Anhelante, sacudiéndose la lluvia de su bulboso y negro abdomen, Cyren se apresuró a resguardarse bajo el improvisado refugio. Se agazapó, medio oculto tras la maraña de sus propias patas, y empezó a ronronear satisfecho mientras Mara, de pie bajo la lluvia, se volvía con impaciencia para mirar a su compañero solámnico.
—No eres un experto en terrenos boscosos, ¿verdad? —preguntó, en tanto que la capa hinchada de agua y las ramas a las que estaba atada se hundían.
Sturm contempló con gesto sombrío cómo se derrumbaba su improvisado campamento y un farfullante e irritado Cyren huía del desastre y se encaramaba hasta la mitad de un cercano roble.
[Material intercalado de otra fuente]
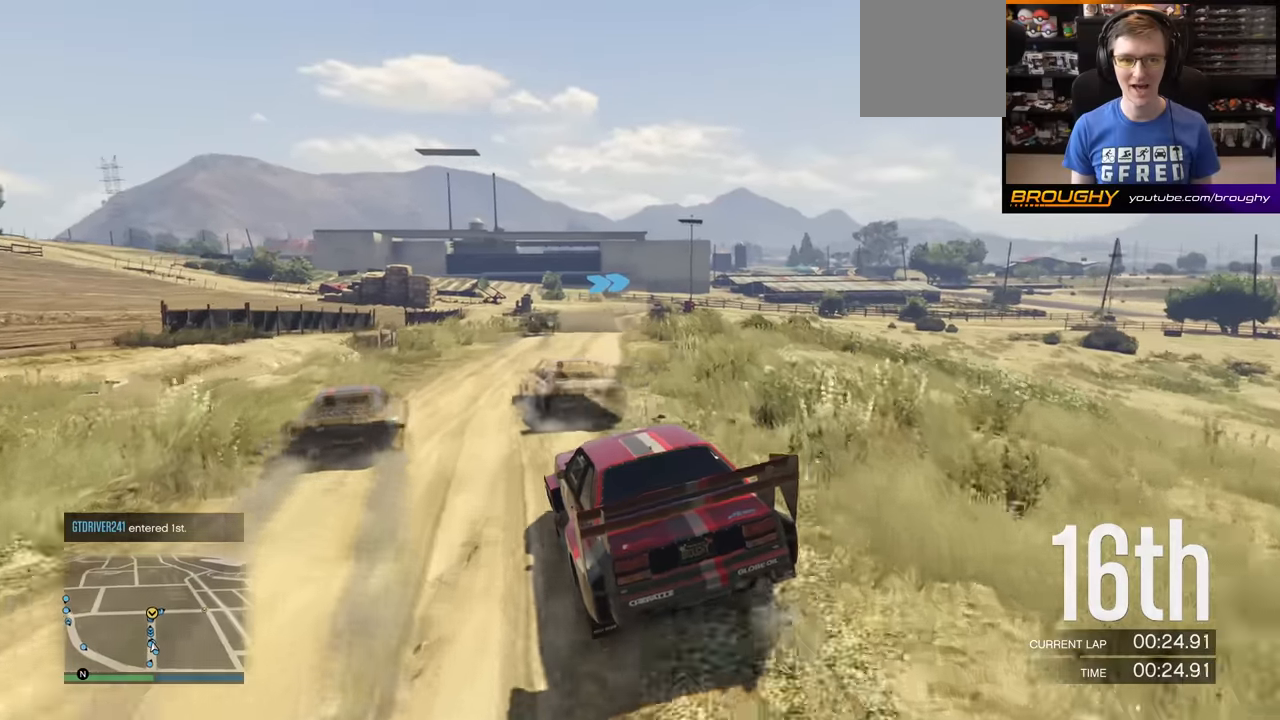
{"buttons": ["R2"], "left_stick": "center", "right_stick": "center", "events": []}
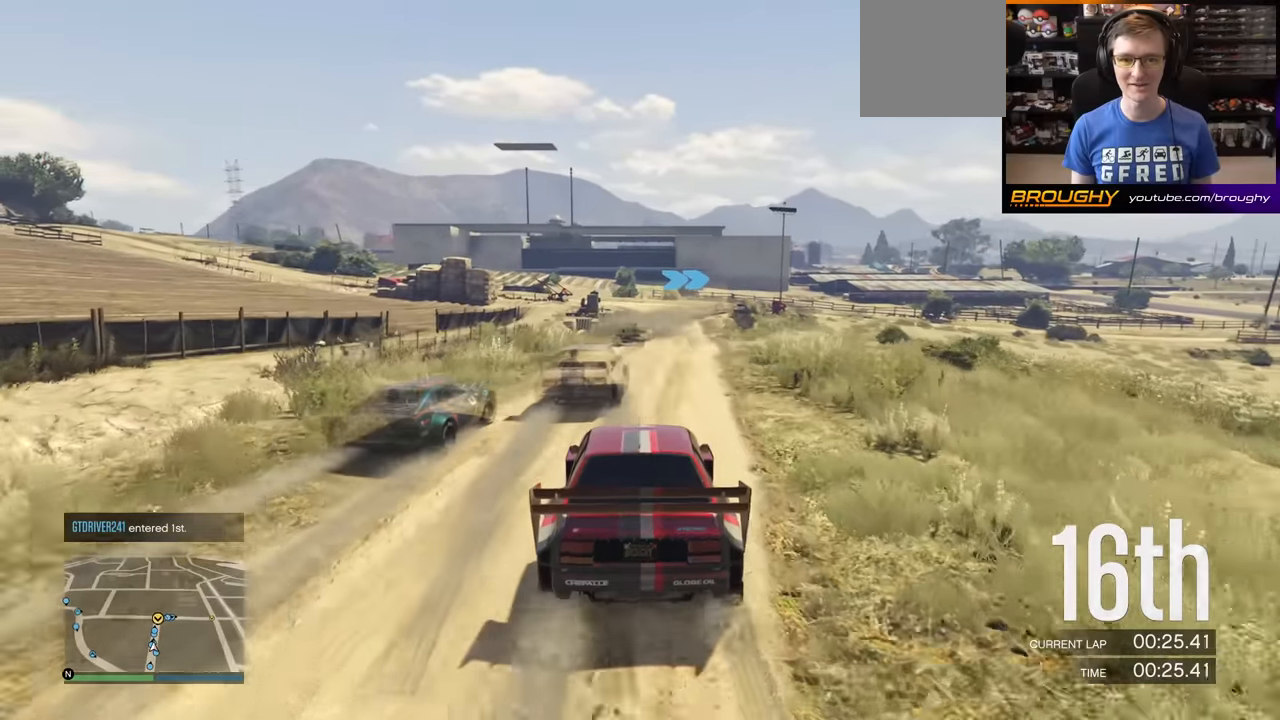
{"buttons": ["R2"], "left_stick": "center", "right_stick": "center", "events": []}
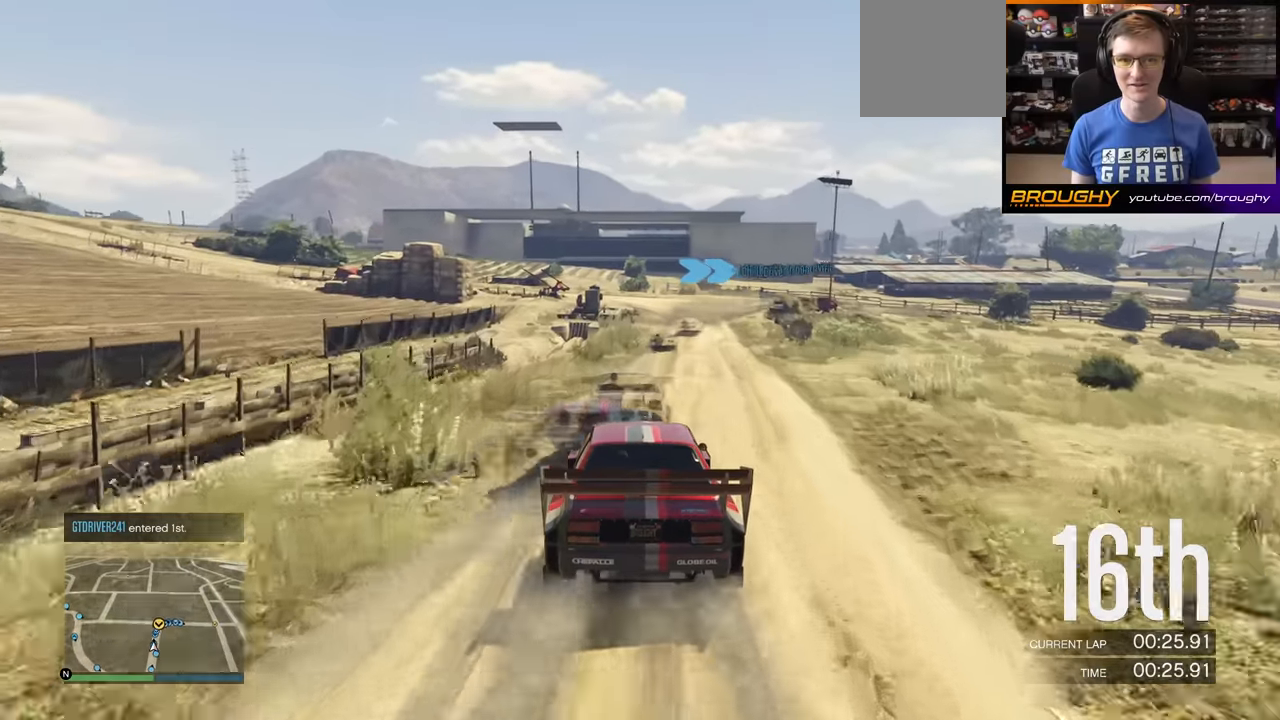
{"buttons": ["R2"], "left_stick": "center", "right_stick": "center", "events": [[267, "left_stick", "right"], [417, "left_stick", "center"]]}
Fue entonces cuando la música empezó a sonar, zigzagueando entre la lluvia y elevándose por encima de la reprimenda de Mara y los estallidos intermitentes del trueno. Mara dirigió una mirada perpleja a Sturm.
Él le devolvió la mirada, ocultando bajo una máscara de indiferencia su propia sorpresa.
—Seguiremos el sonido —dijo—. Y, si hay cuevas, se supone que…, bueno, las encontraremos.
La elfa abrió la boca para protestar, pero su extraño acompañante, con su actitud circunspecta y su armadura demasiado grande, se había dado media vuelta y se alejaba bajo la cortina de lluvia.
Mara no vio la sonrisa divertida de Sturm; la mágica música podría engatusarlo y desviar su atención, podría llevarlo por mal camino o hacer que se hundiera en alguna ciénaga, pero, en la tarde de hoy, Vertumnus le había hecho ya dos favores: la música lo guiaba a algún sitio, por lo menos. Y había acallado las quejas de la endemoniada elfa.